Thanks. I tried it, and (after some translation for gcc) found that
the atan2 replacement has good accuracy but is little if any faster
than the library atan2.
Hmm... well, thank you for giving it a try. The benchmarks for this
code were done four years ago, with CodeWarrior under OS9, and it was
tuned for the early G4, which may account for your speed observations.
(Library atan2 has no doubt improved as well.) Are you on G4 or G5,
and
single or double precision?
I compared OS X 10.3.6 atan2( y, x ) with the single version of your
function atan2r_.
In converting your CW code to gcc, one line caused many cold beers and
hot coffees to be consumed:
real32* asbuf = (real32*)(address(atanbuf_) + ind);
before an (int) cast emerged as a correct conversion:
real32* asbuf = (real32*)((int)&atanbuf_ + ind);
My test suite of {y,x} values included all 8 octants.

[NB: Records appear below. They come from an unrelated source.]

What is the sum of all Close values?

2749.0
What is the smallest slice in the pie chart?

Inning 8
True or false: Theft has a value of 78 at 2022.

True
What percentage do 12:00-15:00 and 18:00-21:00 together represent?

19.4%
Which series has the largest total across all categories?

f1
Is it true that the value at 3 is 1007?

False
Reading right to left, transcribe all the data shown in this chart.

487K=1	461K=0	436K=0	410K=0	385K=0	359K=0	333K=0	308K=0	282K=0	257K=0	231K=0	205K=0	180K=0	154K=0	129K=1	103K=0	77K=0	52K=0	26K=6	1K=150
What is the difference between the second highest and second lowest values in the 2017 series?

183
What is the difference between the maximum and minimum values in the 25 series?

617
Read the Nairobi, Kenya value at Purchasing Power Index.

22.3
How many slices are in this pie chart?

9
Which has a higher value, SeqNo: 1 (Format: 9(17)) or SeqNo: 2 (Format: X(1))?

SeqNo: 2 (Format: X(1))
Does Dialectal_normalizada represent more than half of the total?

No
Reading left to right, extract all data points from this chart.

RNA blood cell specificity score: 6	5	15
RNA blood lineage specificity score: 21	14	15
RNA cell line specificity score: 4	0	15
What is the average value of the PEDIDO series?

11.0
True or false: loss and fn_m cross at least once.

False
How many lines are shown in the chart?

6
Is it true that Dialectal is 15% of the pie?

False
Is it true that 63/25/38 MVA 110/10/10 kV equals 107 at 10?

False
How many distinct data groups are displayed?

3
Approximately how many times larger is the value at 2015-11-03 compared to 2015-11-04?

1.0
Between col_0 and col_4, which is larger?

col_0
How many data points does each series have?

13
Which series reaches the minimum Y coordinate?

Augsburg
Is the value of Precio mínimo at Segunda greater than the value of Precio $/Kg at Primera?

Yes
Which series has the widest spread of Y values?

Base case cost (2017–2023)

gcc flags were -force_cpusubtype_ALL -lmx -O3 -mcpu=G5 -mtune=G5.
atan2r_ is very accurate and measurably faster than atan2:
atan2r_ |error| = 0.000000
atan2 elapse : 0.96 s
atan2r_ elapse : 0.73 s
but I need a speedup of at least 2.
Robert P.
Robert,
I've pasted some improved code below, hopefully wil get you the 2x
speedup you're looking for.
This is double-precision, but can trivially be converted back to
single-precision (except in CodeWarrior, which inexplicably lacks an
__fsels() intrinsic, and generates hordes of 'frsp's when __fsel is
used).
The inverse square-root is now inlined, which is important because the
degeneracy test only has to be done once, instead of twice as before.
Also, the radius is no longer returned, which should save a few cycles.
Note that using __fsel here has eliminated nearly all of the branching.
The 'goto' in the original code was designed to avoid branching for
the standard code stream, but CodeWarrior is now screwing that up as
well, so I removed it. I also had to set "#pragma scheduling once" to
avoid massive register spills. (Is anyone still using CodeWarrior?
I've been having a pretty abysmal experience with XCode so far; hard to
know what to do.)
Apologies for the "address" terminology; I should have added that
typedef to my page. It's intended as a 64-bit-safe way to represent a
location in memory as an integer type.